Richard Engeman, Public Historian for the Oregon Historical Society, says few of those brothels were documented, but the proof is hidden in official records like the census. "When you find forty women living at the same address, and they're all seamstresses, it's a brothel." He adds, "Sure, they're popping off a lot of buttons, but that doesn't make them seamstresses."
In hot weather street bands used to march through the city, leading men back to the bars near the river, thus "drumming up business." Along their routes working women would lean from windows, advertising what was available.
In the vaudeville theaters the actresses and singers would roam the curtained boxes between their acts onstage. Called "box rustlers," they sold beer and sex.
Portland police officer Lola Greene Baldwin, the first policewoman in the nation, attacked Portlands venerable department stores, including Meier & Frank, Lippman-Wolfe's, and Olds & King's, on the accusation that easy credit forced many young girls into debt and trading sex for money. She fought to keep young women from being displayed in parades during the Rose Festival and had the touring comedienne Sophie Tucker arrested for public indecency.
In 1912 an estimated three thousand local women worked as prostitutes, so many that Portland mayor Allan
Rushlight campaigned to turn all of Ross Island into a penal colony solely for sex workers.
The moral crusade of 1912 was the city's biggest until the crusade of 1948, and the crusade of 1999, and the crusade of... well, you get the point.
It's a business cycle Teresa Duke's seen since she started dancing at age twenty-three. Pragmatic, frank, and funny, she describes the Portland sex industry in slightly more realistic terms than the vice report.

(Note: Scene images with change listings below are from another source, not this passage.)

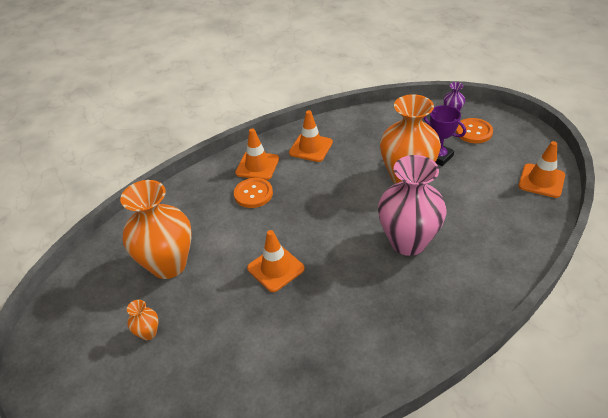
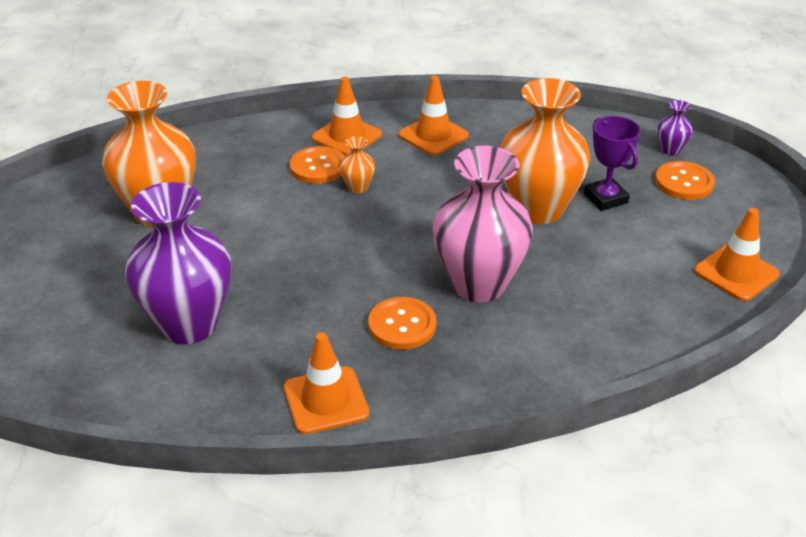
camera: 20 degrees right, 5 degrees down
(148, 333) = (87, 275): orange vase -> orange vase (358, 187)
(245, 344) = (189, 324): none -> purple vase
(275, 268) = (284, 258): orange traffic cone -> orange traffic cone (326, 400)
(382, 289) = (402, 325): none -> orange button

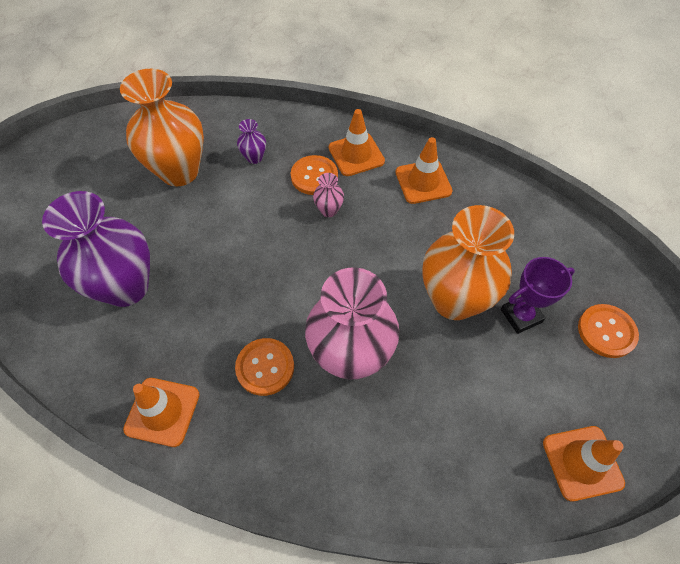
camera: 30 degrees right, 20 degrees up
(358, 187) = (329, 210): orange vase -> pink vase
(605, 198) = (521, 316): purple trophy -> purple trophy turned 60 degrees clockwise
(670, 150) = (620, 288): purple vase -> purple vase (254, 158)

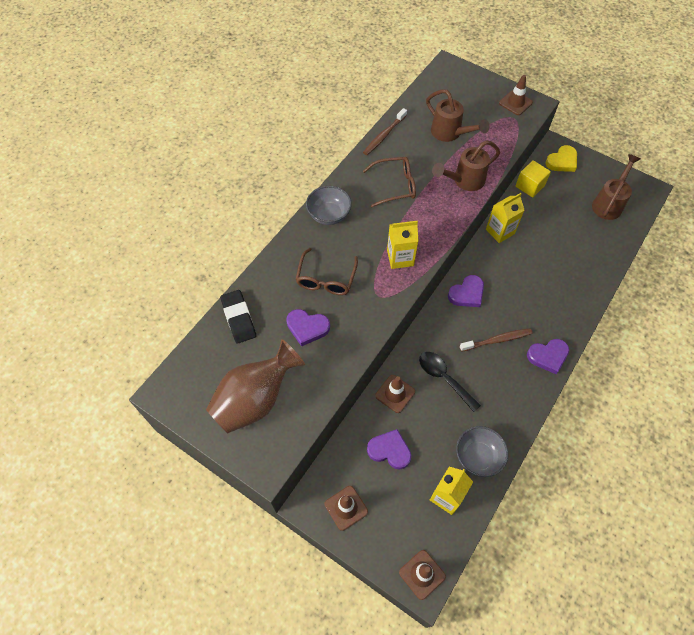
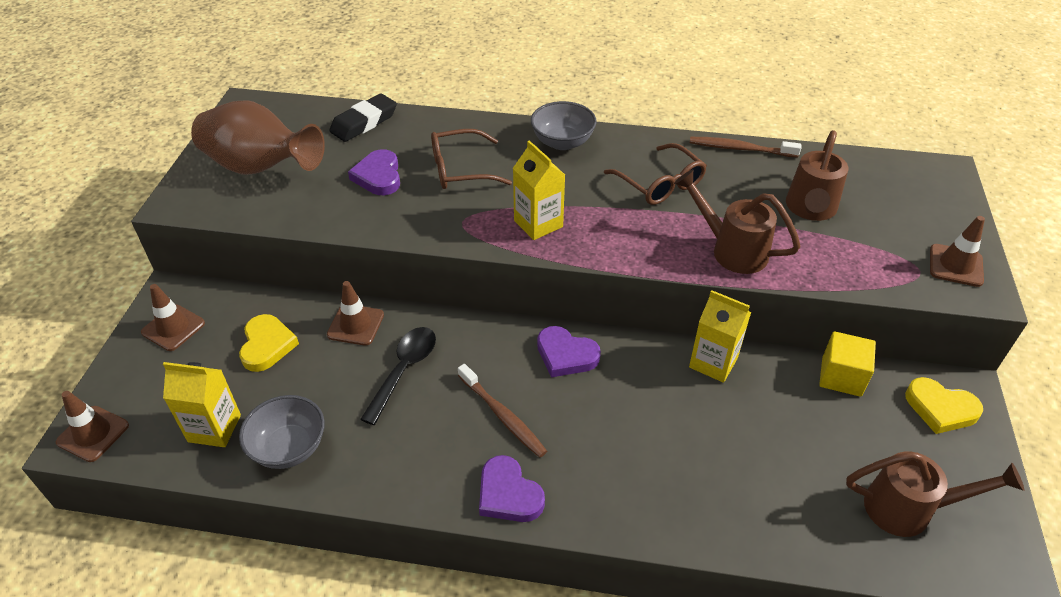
camera: 65 degrees right, 15 degrees down
(389, 450) = (267, 345): purple heart -> yellow heart

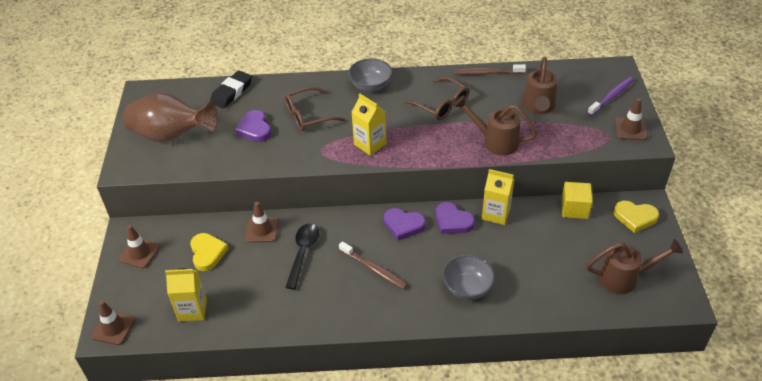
camera: 10 degrees left, 0 degrees up
(289, 448) = (245, 312): grey bowl -> grey bowl (467, 288)
(508, 494) = (390, 314): purple heart -> purple heart (452, 221)
(931, 211) = (611, 96): none -> purple toothbrush

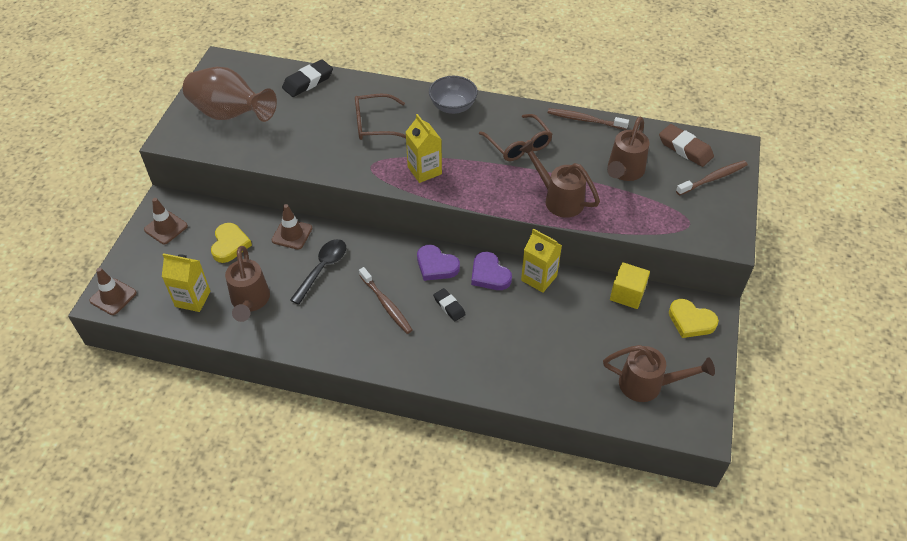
camera: 15 degrees right, 5 degrees up
(248, 299) = (250, 302): none -> brown watering can
(255, 129) = (314, 126): purple heart -> none
(430, 257) = (449, 306): none -> black eraser
(467, 288) = (474, 350): grey bowl -> none
(578, 78) = (685, 149): none -> brown eraser
(611, 96) = (713, 178): purple toothbrush -> brown toothbrush
(630, 129) = (717, 221): brown traffic cone -> none

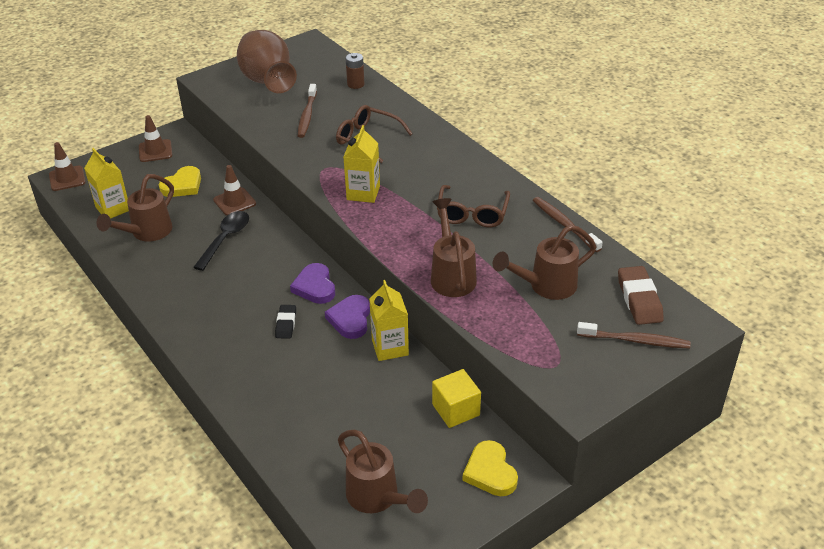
camera: 40 degrees right, 10 degrees down
(308, 82) = (355, 84): black eraser -> brown battery
(322, 269) = (225, 239): black spoon -> black spoon turned 45 degrees counterclockwise
(386, 304) = (239, 293): brown toothbrush -> brown toothbrush (307, 115)
(453, 107) = (452, 156): grey bowl -> none

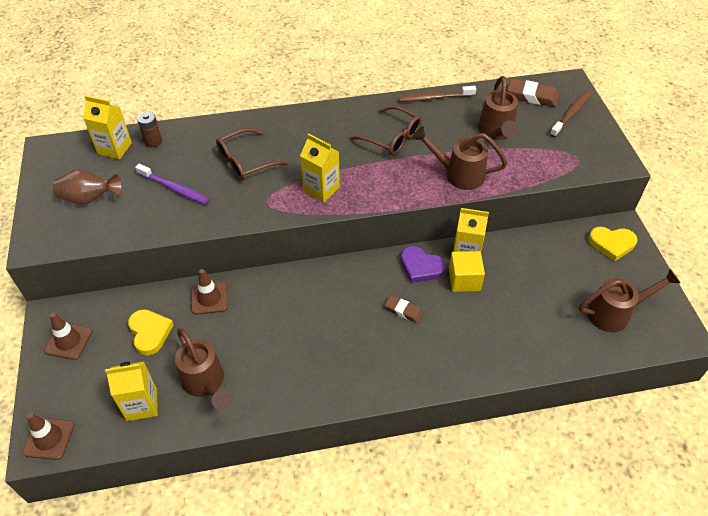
camera: 65 degrees left, 10 degrees up
(225, 239) = (261, 321): black spoon -> none
(267, 82) = (89, 199): brown vase -> brown vase, size x0.61
(286, 324) = (403, 311): black eraser -> brown eraser
(307, 115) = (174, 188): brown toothbrush -> purple toothbrush
(315, 287) = (368, 277): purple heart -> none
(332, 70) = (115, 148): none -> yellow carton
(456, 410) = (547, 240): yellow cube -> yellow cube (464, 280)

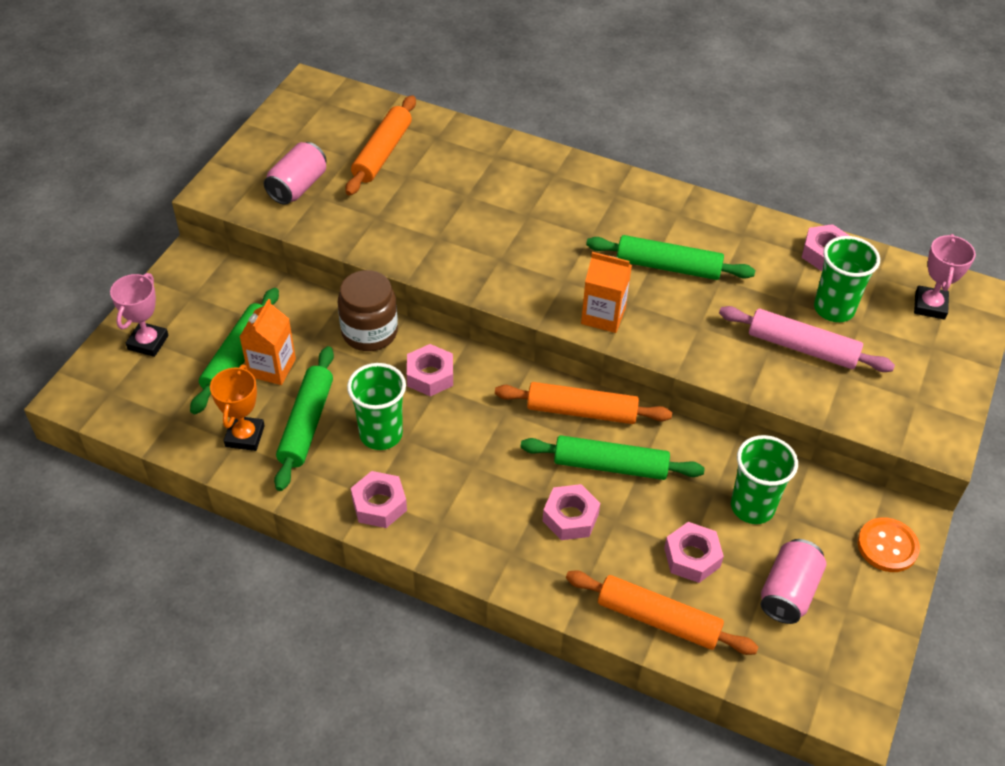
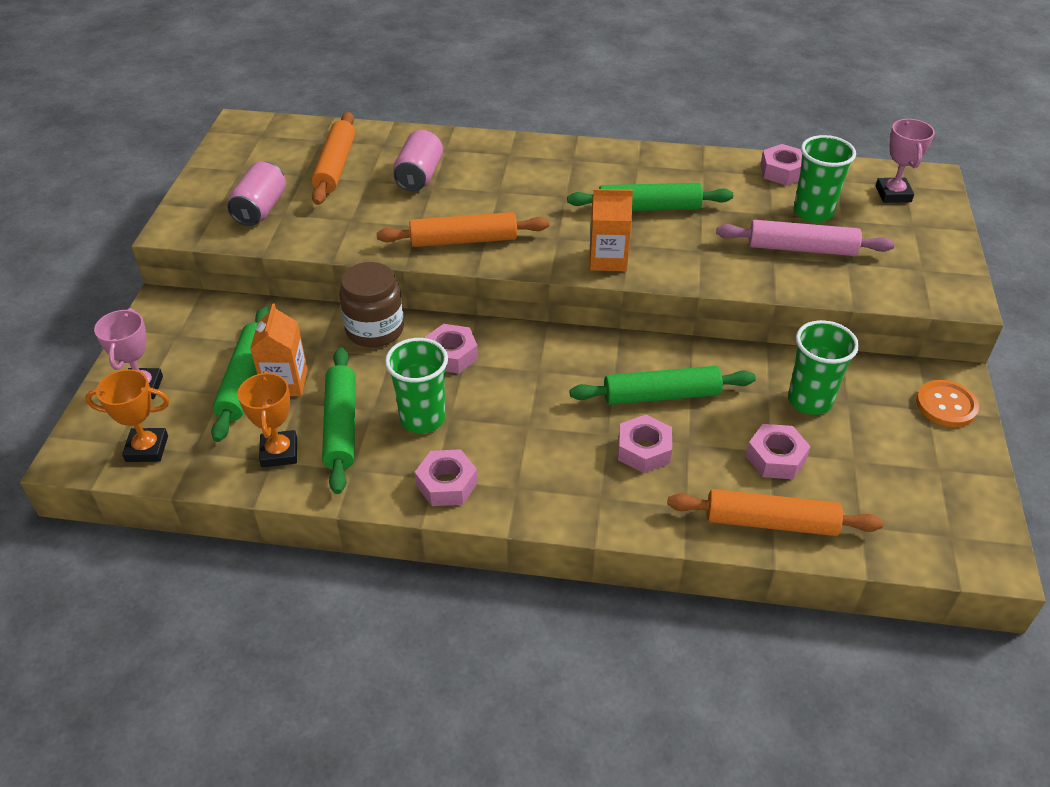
camera: 15 degrees left, 5 degrees down
(135, 404) = (147, 448): none -> orange trophy
(581, 411) = (613, 354): orange rolling pin -> orange rolling pin (464, 240)
(788, 592) = (879, 467): pink can -> pink can (419, 176)

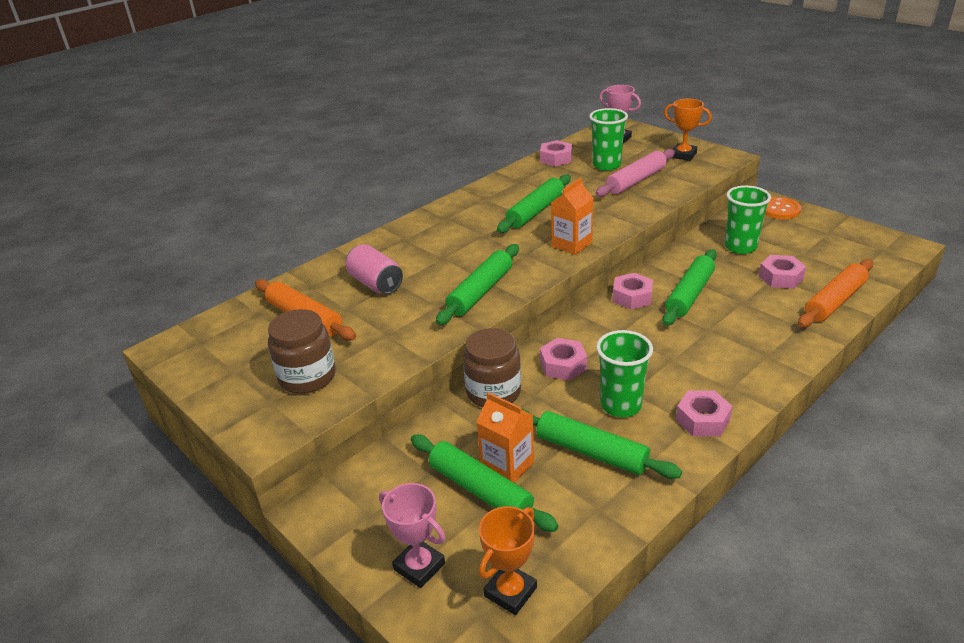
camera: 50 degrees left, 10 degrees down
(260, 209) = (307, 377): pink can -> brown jar
(279, 452) = (592, 500): orange trophy -> orange trophy (683, 155)
(464, 240) = (480, 292): orange rolling pin -> green rolling pin
(643, 450) = (736, 321): pink nut -> pink nut (632, 297)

Free speech is so protected under the Oregon State Constitution that we have the largest number of adult businesses in the nation. And, thanks to our free-speech rights, pretty much any type of no-contact nude performance is legal. According to Teresa, Portland (aka "Porn-land") has at least fifty nude dance clubs and twenty lingerie studios and shops with fantasy booths. This means a workforce of as many as fifteen hundred women and men make money performing naked. This means you'll see a much wider range of body types, ages, and races than in any other city.
Nudity and alcohol don't go together in any other state, she says. In most states full nudity is limited to juice bars. But because we mix alcohol and nudity, we can't have legal lap dancing. In Oregon it's table dancing, where the performer can be naked and close up in your face, on a table or stage, but not touching you—and you not touching him or her.
In a local lingerie studio you pay to sit on a couch in a room while a performer models. The performer and you may talk out a fantasy during the session. And you may exercise the option of masturbating. You're paying for time, plus extra for anything above and beyond the performer's normal show. In a "fantasy booth" you pay to watch the performer through a window. You pay by the minute, extra for specific services you want to watch. Teresa's example, a double-anal penetration with dildos, would cost you extra.